“[Jesus] said to his disciples, ‘Let the little children come to me. Don’t keep them away. God’s kingdom belongs to people like them.'” — the Bible, Mark 10:13-16.

“What is important for the press and the public to realise is that because there is a persistent press campaign against the Catholic Church’s adequacies and inadequacies in this area, that does not necessarily represent the percentage of the problem that we offer … We object to [the extent of misdoing] being exaggerated, we object to being described as the only cab on the rank.” — Cardinal George Pell, November 2012.

In a few hours’ time, Pell, Australia’s most senior Catholic, will face a Victorian parliamentary enquiry into child s-x abuse.
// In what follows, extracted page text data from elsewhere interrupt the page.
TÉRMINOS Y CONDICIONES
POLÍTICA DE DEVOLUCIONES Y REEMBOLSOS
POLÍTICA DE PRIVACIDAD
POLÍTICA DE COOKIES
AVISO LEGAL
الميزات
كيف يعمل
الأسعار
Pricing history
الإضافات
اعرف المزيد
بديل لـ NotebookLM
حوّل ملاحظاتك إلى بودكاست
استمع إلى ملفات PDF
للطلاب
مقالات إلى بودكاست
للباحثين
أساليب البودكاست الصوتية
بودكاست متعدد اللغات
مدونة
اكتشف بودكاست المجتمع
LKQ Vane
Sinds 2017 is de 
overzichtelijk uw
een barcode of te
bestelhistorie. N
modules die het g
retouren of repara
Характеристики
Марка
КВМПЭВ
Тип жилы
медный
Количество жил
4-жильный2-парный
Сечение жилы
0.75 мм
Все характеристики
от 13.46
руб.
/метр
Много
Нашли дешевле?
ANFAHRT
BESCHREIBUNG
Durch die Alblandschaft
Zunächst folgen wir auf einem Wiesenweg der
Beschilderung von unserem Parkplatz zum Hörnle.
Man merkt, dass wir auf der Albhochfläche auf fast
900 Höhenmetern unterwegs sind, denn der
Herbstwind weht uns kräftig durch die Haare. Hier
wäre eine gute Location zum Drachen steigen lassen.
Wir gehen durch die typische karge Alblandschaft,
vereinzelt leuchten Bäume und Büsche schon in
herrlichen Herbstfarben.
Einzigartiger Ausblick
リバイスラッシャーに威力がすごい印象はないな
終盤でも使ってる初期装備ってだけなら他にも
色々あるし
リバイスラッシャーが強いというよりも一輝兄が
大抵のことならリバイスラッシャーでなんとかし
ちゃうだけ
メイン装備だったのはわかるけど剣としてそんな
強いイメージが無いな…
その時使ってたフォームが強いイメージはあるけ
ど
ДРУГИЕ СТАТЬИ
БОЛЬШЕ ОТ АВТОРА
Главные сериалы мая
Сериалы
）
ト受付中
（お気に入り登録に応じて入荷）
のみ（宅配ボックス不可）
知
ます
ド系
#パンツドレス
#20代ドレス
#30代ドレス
The Catholic Church has admitted at least 620 children were abused by its clergy in Victoria in the last 80 years. Survivors of this abuse would like to hear some answers. The culture of cover-up, denial and letting children suffer to preserve the reputation of the Church must end definitively.

Everyone has a right to subscribe to the religion of their choosing. No one has the right to abuse children, and no one has the right to sweep that abuse under the carpet — not you, not us, not the Pope in Rome. Certainly not Pell.

Pell has the opportunity today to chart a fresh direction for the Catholic Church, and to give hope to survivors of s-x abuse. A genuine apology, genuine contrition, and a heartfelt rejection of that shameful period of denial is long overdue. If God’s Kingdom does indeed belong to the children, as Jesus said, isn’t an apology the least Pell could do to atone for the past wrongs they have suffered?